Monday, Sep. 13, 1954
Antibodies at Work
MCCARTHY AND THE COMMUNISTS (163 pp.)--James Rorty & Moshe Decter--Beacon (paperbound, $1).
Few writers approach the subject of Joseph R. McCarthy with detached calm. Usually the face flushes, the voice rises and the hand on the typewriter quivers. In this short, well-organized study prepared for the liberal, anti-Communist American Committee for Cultural Freedom, James Rorty and Moshe Decter have maintained an even voice and a steady hand.
Authors Rorty (journalist and self-labeled Taft Republican) and Decter (former political editor for the Voice of America and self-labeled Stevenson Democrat) begin with the sound premise that in the Roosevelt and early Truman Administrations, a number of Communists and fellow travelers slipped into the Federal Government. This fact, Rorty and Decter point out, gave McCarthy a solid runway for his take-off as a Communist fighter in 1950. They grant that the furor caused by McCarthy did help to bring needed attention to the problem of Communist infiltration. But at about that point, the credit side of their McCarthy ledger begins to go blank.
Distortion & Display. From the first, Rorty and Decter point out, McCarthy "never presented any evidence of past or present membership in the Communist Party on the part of any of the persons he named in his lists." When he did have a good case, he damaged it by distortion. 'Thus McCarthy, instead of presenting Owen Lattimore as the skillful, effective and influential party-lining propagandist he was, characterized him as the 'top secret espionage agent' in America."
Rorty and Decter recognize the necessity of 1) a firm internal security system, and 2) congressional investigations of subversion. But they hold that Anti-Communist McCarthy has consistently used Communists' methods, e.g., the false charge of treason. In the process, they note, he has attacked a wide range of loyal and respected Americans, has seriously disrupted the operations of the U.S. State Department and the Army Signal Corps, and has diverted attention from the real problems of fighting Communism abroad.

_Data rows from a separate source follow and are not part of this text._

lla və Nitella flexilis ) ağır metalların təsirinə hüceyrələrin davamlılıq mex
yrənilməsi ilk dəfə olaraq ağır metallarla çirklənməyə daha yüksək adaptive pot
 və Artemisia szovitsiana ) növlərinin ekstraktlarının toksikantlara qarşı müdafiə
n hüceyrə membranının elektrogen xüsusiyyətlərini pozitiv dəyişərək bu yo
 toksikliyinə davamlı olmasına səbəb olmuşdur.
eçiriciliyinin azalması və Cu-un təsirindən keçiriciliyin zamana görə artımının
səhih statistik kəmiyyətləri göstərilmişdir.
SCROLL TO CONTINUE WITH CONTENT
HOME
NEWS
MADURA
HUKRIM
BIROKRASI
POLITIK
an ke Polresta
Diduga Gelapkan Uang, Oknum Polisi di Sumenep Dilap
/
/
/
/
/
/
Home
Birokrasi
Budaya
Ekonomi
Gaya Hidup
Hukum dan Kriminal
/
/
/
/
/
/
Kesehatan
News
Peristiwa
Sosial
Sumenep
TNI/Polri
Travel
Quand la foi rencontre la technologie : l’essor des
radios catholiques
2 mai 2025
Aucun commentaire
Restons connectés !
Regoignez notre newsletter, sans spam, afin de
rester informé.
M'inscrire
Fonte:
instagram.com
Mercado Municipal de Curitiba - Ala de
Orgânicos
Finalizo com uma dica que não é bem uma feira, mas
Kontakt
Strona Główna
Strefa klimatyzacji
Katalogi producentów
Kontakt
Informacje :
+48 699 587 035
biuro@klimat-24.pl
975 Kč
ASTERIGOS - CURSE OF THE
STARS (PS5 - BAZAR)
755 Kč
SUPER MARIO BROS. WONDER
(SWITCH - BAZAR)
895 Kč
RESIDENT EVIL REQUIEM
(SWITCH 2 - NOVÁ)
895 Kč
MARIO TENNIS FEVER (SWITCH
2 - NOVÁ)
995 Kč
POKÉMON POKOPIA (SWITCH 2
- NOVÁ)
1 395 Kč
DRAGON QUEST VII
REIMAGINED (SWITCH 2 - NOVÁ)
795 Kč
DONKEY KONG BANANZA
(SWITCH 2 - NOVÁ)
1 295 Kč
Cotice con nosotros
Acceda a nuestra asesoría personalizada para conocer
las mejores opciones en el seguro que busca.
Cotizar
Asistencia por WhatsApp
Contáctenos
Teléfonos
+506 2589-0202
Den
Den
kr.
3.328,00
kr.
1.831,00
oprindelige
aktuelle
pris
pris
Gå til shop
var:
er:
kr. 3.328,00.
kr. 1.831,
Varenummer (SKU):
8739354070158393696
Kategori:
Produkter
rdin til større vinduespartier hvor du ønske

Containment & Elimination. In the
process of skewering McCarthy, Authors Rorty and Decter reserve a few sharp thrusts for some of his critics--the breed described by Old Socialist Norman Thomas as the liberals "who may be reluctantly persuaded that Alger Hiss is guilty, but never can forgive Whittaker Chambers." Rorty and Decter completely reject the hysterical view that the U.S. is in the grip of McCarthy-inspired hysteria, or that the man from Wisconsin is the American Hitler.
Where will Joe McCarthy go from here? Authors Rorty and Decter have a calm and sensible answer: "The antibodies of the American social and political organism--aided by the new communications technology which proved its value so mpressively during the televised ArmyMcCarthy hearings--are already power fully at work. They may be trusted to contain and eventually to eliminate the demagogue from Wisconsin."